> _TEKS YANG DISEDIAKAN_:
###

JEJAK KEBIJAKAN OTONOMI DAERAH DAN APBD DI INDONESIA (Desentralisasi-Bagian 3)
Oleh: Laurens Minipko-Mantan Komisioner KPU Mimika (Isi tulisan tanggung jawab penulis)
- Pengantar
Konsep embriotik kebijakan ‘otonomi daerah’ dan ‘APBD’ dalam fase konstitusi UUD 1945 versi asli dan konstitusi RIS mengalami perkembangan sedikit lebih dewasa dari konsep awal di masa sebelumnya.
Keistimewahannya kebijakan tersebut dilahirkan oleh pemerintahan baru yang dipegang dan dikelola oleh kaum pribumi: Pemerintahan Indonesia yang baru merdeka. Perumusan regulasi turunan lebih berpihak kepada kedaulatan rakyat, bertujuan mengakomodasi keragaman daerah (di antaranya meredam konflik), mempercepat pengakuan kedaulatan oleh Belanda, memungkinkan pemerintahan lokal lebih berdaya, menciptakan struktur pemerintahan modern dan demokratis.
Namun sayangnya cita-cita konstitusi RIS tidak utuh tercapai. Konstitusi ini dicabut pada 17 Agustus 1950 (hanya satu tahun berlaku) dengan konsekuensi semua negara federasi dibubarkan. Indonesia kembali ke bentuk negara kesatuan (unitary state) dan menganut konstitusi UUD Sementara 1950.
Konstitusi baru ini berlaku mulai 17 Agustus 1950 dan akhirnya dicabut pada 5 Juli 1959. Dalam kondisi transisi yang membutuhkan adanya konstitusi permanen maka Presiden Soekarno mengeluarkan Dekrit Presiden 5 Juli 1959 yang menyatakan berlakukanya UUD 1945 (versi asli/1945) setelah badan konstituante tidak berhasil merumuskan konstitusi yang dibayangkan.
Negara yang baru merdeka ini memasuki fase baru atau orde baru dengan dilantiknya Presiden Soeharto secara definitif pada 12 Maret 1967. Sejak 1967 hingga 1999 UUD 1945 jadi konstitusi resmi dan tidak pernah mengalami amandemen. Semua produk turunan dalam bentuk UU, PP dan regulasi lainnya bersumber atau merujuk pada ketentuan UUD 1945 itu.
Pada bagian ketiga tulisan ini penulis hendak menyajikan potret kebijakan otonomi daerah dan APBD dalam UU No. 5 Tahun 1974.

###

> _RUMUSAN SOAL_:
Suntinglah bagian teks tentang otonomi daerah dan APBD, mulai dari "Negara yang baru" dan terus sampai "UUD 1945 itu.", lalu tuliskan kembali bagian itu. Dalam hasilnya, "Presiden Soeharto" diganti dengan "Jenderal Soeharto".

> _INFORMASI YANG TERSEDIA_:
###

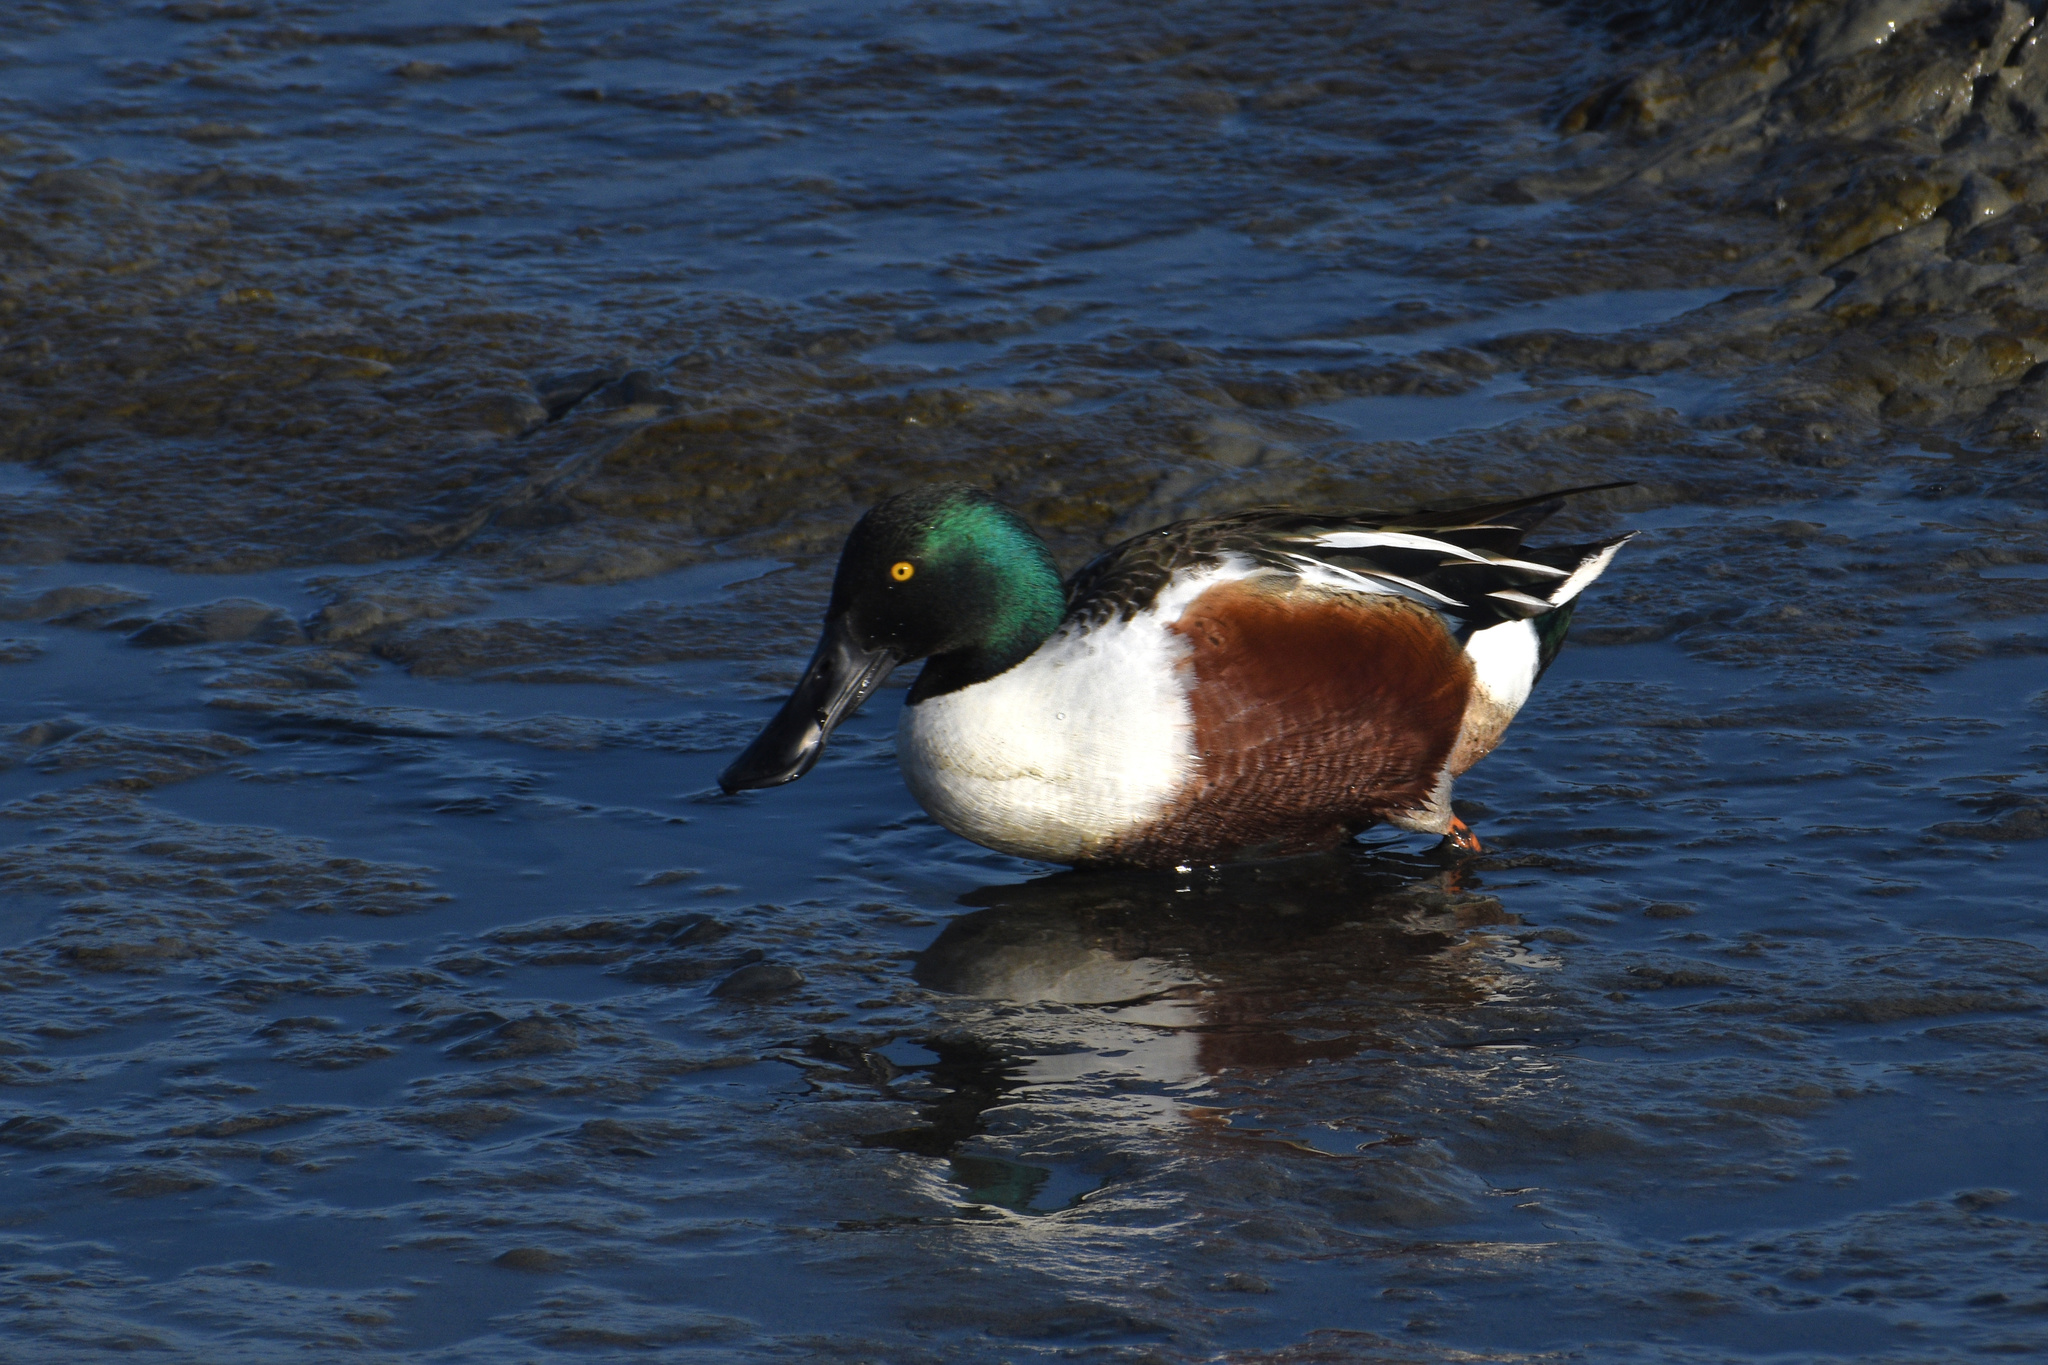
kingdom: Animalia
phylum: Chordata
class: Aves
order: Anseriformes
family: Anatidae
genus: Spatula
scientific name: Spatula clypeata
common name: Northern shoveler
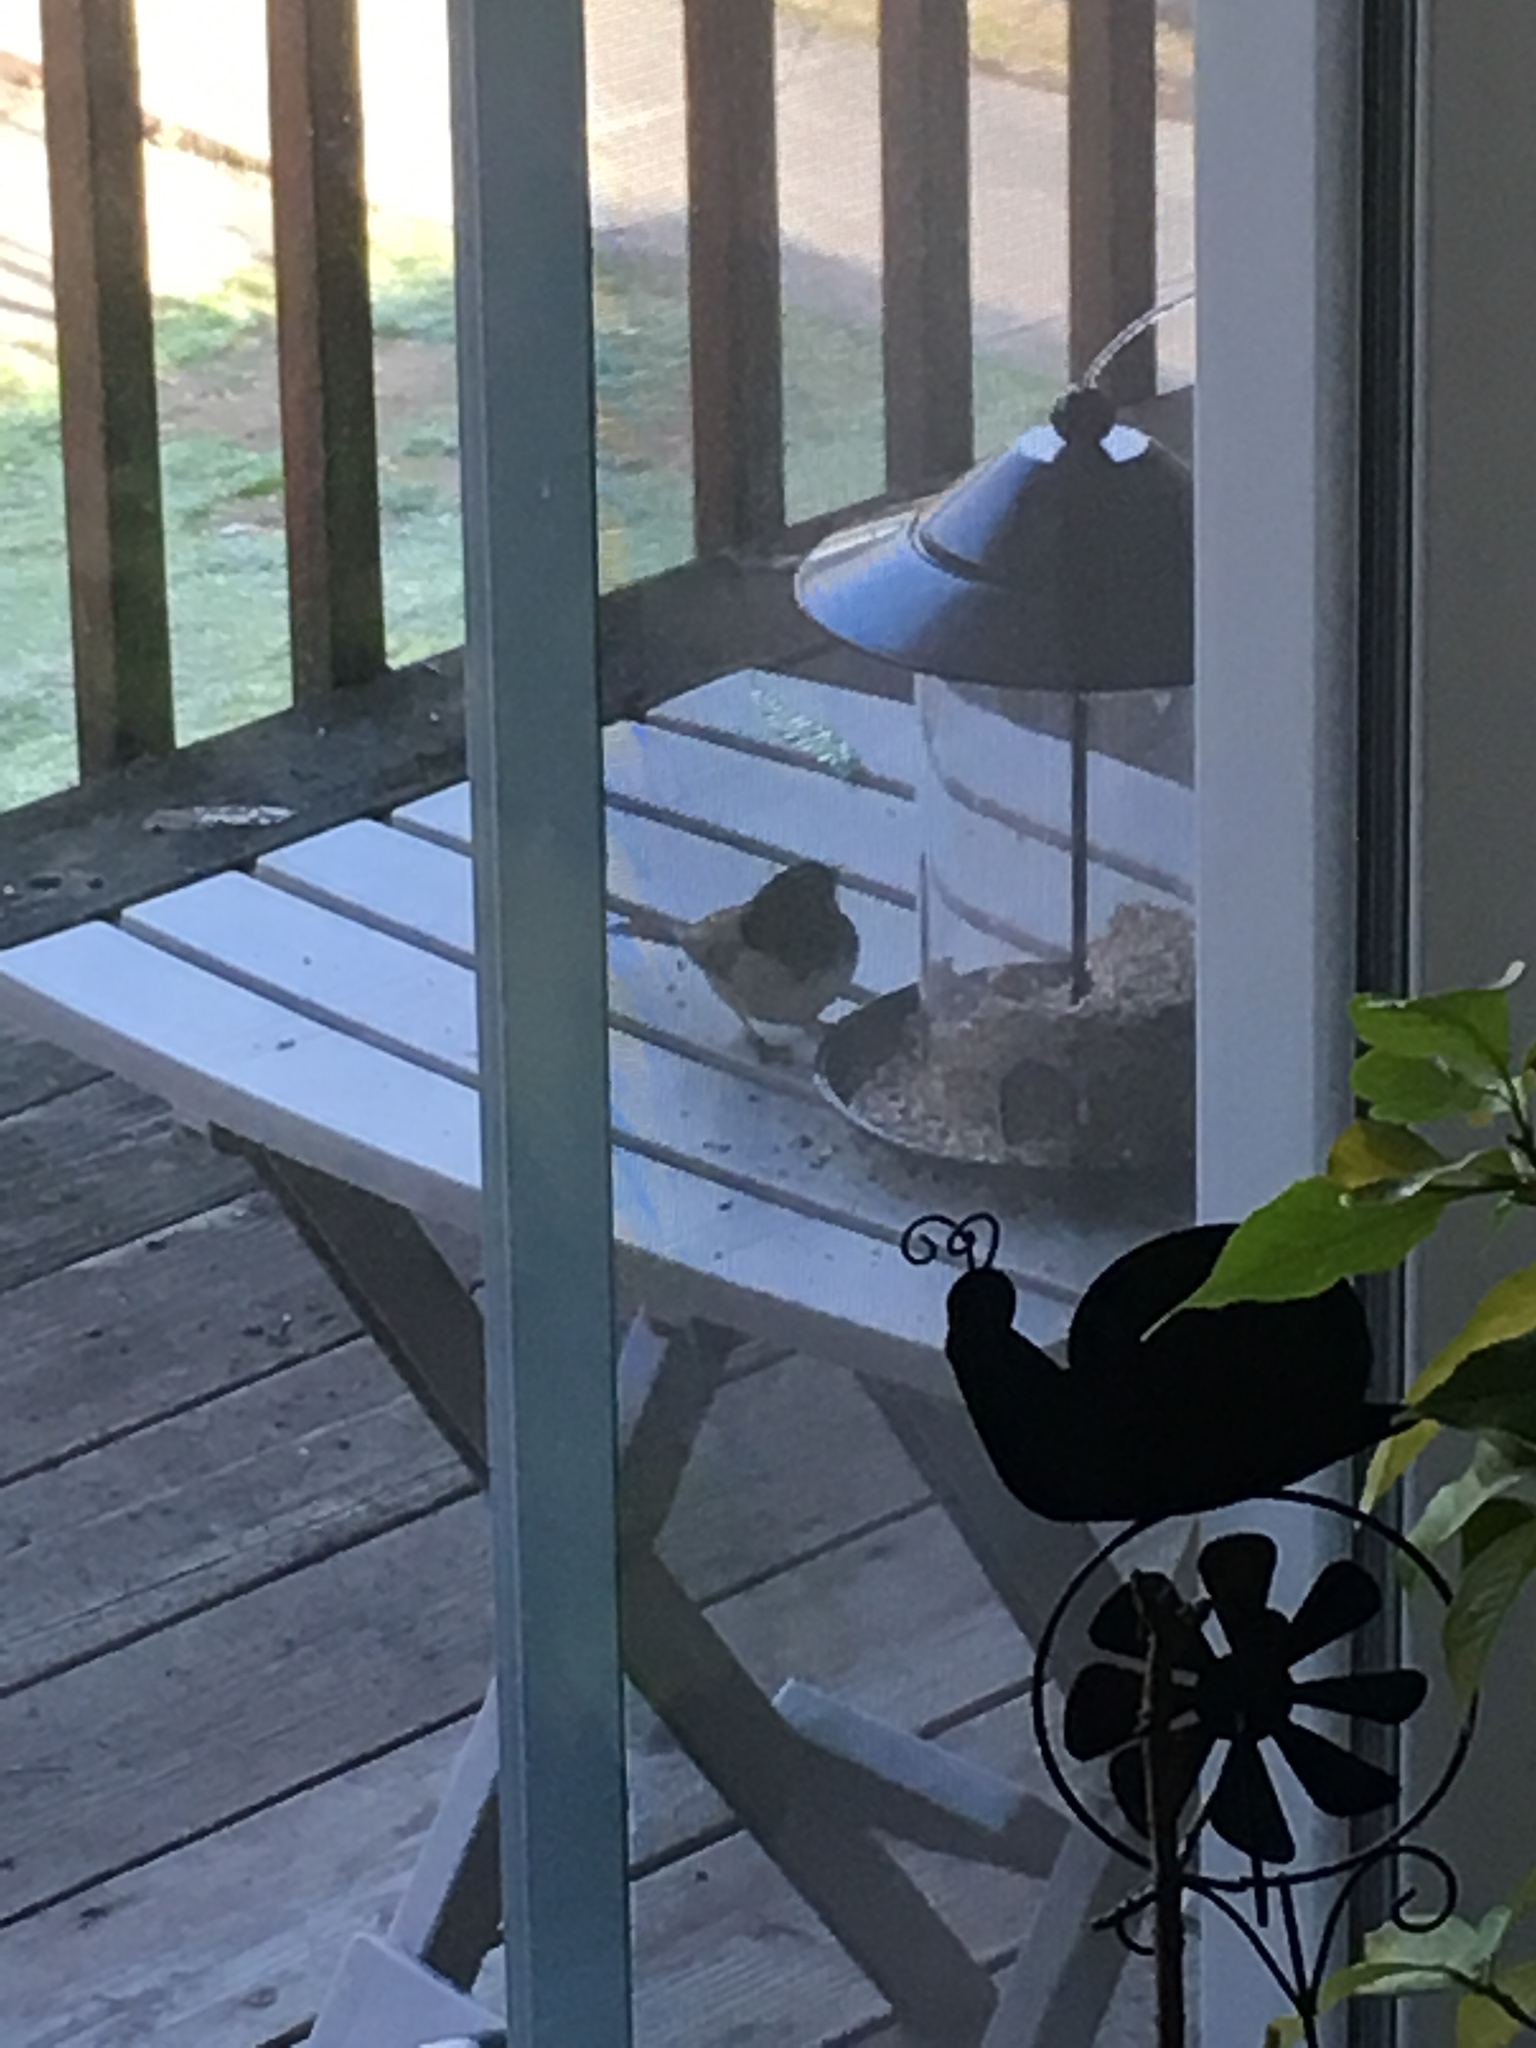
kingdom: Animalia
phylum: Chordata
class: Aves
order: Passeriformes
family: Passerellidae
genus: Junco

###

> _HASIL TUGAS INI_:
Negara yang baru merdeka ini memasuki fase baru atau orde baru dengan dilantiknya Jenderal Soeharto secara definitif pada 12 Maret 1967. Sejak 1967 hingga 1999 UUD 1945 jadi konstitusi resmi dan tidak pernah mengalami amandemen. Semua produk turunan dalam bentuk UU, PP dan regulasi lainnya bersumber atau merujuk pada ketentuan UUD 1945 itu.